Excerpted text -
##########

Thread: Perceived weaknesses of postgres
http://www.theserverside.com/news/thread.tss?thread_id=48339 The interesting part is where somebody asks why NOT use postgres, and it's answers could give some additional hints to those interested on what people find missing from postgres to adopt it. Just to summarize some of the answers: * major PITA to upgrade between major versions; * executing a single query on multiple cpus/cores; * no direct table cache control; * accent-insensitive text comparisons; * fast select count(*); Wrong assumptions (but people seem to be sure it's like this): * no hotbackup except pg_dump (wrong: there are in fact a few different ways to do that); * pg_dump the only way to cleanly upgrade (wrong: slony is good for that); * missing 2 phase commit (wrong: it is now implemented); * inadequate performance with really large databases (wrong: there are known examples of really large postgres DBs); There are other claims like (quoting): "RAC, enterprise backup capabilities, database on raw partition, compatibility with enterprise storage (SAN,...)" which I don't know if there are adequate solutions for postgres or not. Cheers, Csaba.

##########

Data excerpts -

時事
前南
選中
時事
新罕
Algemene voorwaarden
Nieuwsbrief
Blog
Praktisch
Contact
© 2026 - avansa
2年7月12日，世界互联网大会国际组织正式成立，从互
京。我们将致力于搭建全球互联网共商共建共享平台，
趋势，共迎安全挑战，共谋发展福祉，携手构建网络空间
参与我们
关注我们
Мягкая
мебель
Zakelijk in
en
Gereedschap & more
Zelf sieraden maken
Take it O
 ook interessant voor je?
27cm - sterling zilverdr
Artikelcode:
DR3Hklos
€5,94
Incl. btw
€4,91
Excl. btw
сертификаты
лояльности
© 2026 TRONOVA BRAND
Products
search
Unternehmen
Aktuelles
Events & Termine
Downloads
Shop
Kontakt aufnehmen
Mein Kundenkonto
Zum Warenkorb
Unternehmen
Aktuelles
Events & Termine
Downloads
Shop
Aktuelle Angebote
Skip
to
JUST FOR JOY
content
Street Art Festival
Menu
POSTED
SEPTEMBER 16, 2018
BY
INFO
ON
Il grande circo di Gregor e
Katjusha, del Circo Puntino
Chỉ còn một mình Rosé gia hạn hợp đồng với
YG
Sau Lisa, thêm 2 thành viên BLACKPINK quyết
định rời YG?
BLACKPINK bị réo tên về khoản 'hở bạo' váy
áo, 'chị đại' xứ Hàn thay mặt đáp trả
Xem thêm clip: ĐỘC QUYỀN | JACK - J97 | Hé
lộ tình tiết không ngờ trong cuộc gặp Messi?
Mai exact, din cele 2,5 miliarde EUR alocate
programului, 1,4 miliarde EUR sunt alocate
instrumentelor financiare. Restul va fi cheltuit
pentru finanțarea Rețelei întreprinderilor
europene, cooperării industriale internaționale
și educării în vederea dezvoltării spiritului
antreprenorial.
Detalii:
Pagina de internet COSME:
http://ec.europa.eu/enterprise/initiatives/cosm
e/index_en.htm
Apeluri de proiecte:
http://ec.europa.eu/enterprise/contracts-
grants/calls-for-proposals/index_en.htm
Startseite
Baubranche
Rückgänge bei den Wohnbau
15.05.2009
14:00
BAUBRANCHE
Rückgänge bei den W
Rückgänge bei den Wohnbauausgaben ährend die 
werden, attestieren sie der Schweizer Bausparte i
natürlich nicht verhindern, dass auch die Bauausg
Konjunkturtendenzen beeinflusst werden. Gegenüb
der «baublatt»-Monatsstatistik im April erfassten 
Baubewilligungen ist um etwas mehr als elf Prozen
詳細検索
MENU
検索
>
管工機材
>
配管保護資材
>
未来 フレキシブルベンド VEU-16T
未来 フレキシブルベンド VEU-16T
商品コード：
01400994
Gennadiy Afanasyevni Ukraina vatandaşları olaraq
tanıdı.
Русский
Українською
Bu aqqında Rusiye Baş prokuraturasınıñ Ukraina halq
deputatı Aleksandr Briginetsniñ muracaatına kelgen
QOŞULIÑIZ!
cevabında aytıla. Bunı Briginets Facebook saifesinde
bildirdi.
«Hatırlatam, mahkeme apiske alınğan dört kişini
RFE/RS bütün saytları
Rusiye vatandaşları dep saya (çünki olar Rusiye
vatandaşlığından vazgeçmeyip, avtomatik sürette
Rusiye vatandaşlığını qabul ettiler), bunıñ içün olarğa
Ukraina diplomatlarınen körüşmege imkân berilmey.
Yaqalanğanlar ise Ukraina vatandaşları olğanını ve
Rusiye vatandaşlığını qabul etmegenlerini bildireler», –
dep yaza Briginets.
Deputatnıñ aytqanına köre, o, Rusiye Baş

##########

What you should do - Please reproduce the full post on postgres weaknesses word for word. Rely only on the post on postgres weaknesses.

Answer for the task -
Thread: Perceived weaknesses of postgres
http://www.theserverside.com/news/thread.tss?thread_id=48339 The interesting part is where somebody asks why NOT use postgres, and it's answers could give some additional hints to those interested on what people find missing from postgres to adopt it. Just to summarize some of the answers: * major PITA to upgrade between major versions; * executing a single query on multiple cpus/cores; * no direct table cache control; * accent-insensitive text comparisons; * fast select count(*); Wrong assumptions (but people seem to be sure it's like this): * no hotbackup except pg_dump (wrong: there are in fact a few different ways to do that); * pg_dump the only way to cleanly upgrade (wrong: slony is good for that); * missing 2 phase commit (wrong: it is now implemented); * inadequate performance with really large databases (wrong: there are known examples of really large postgres DBs); There are other claims like (quoting): "RAC, enterprise backup capabilities, database on raw partition, compatibility with enterprise storage (SAN,...)" which I don't know if there are adequate solutions for postgres or not. Cheers, Csaba.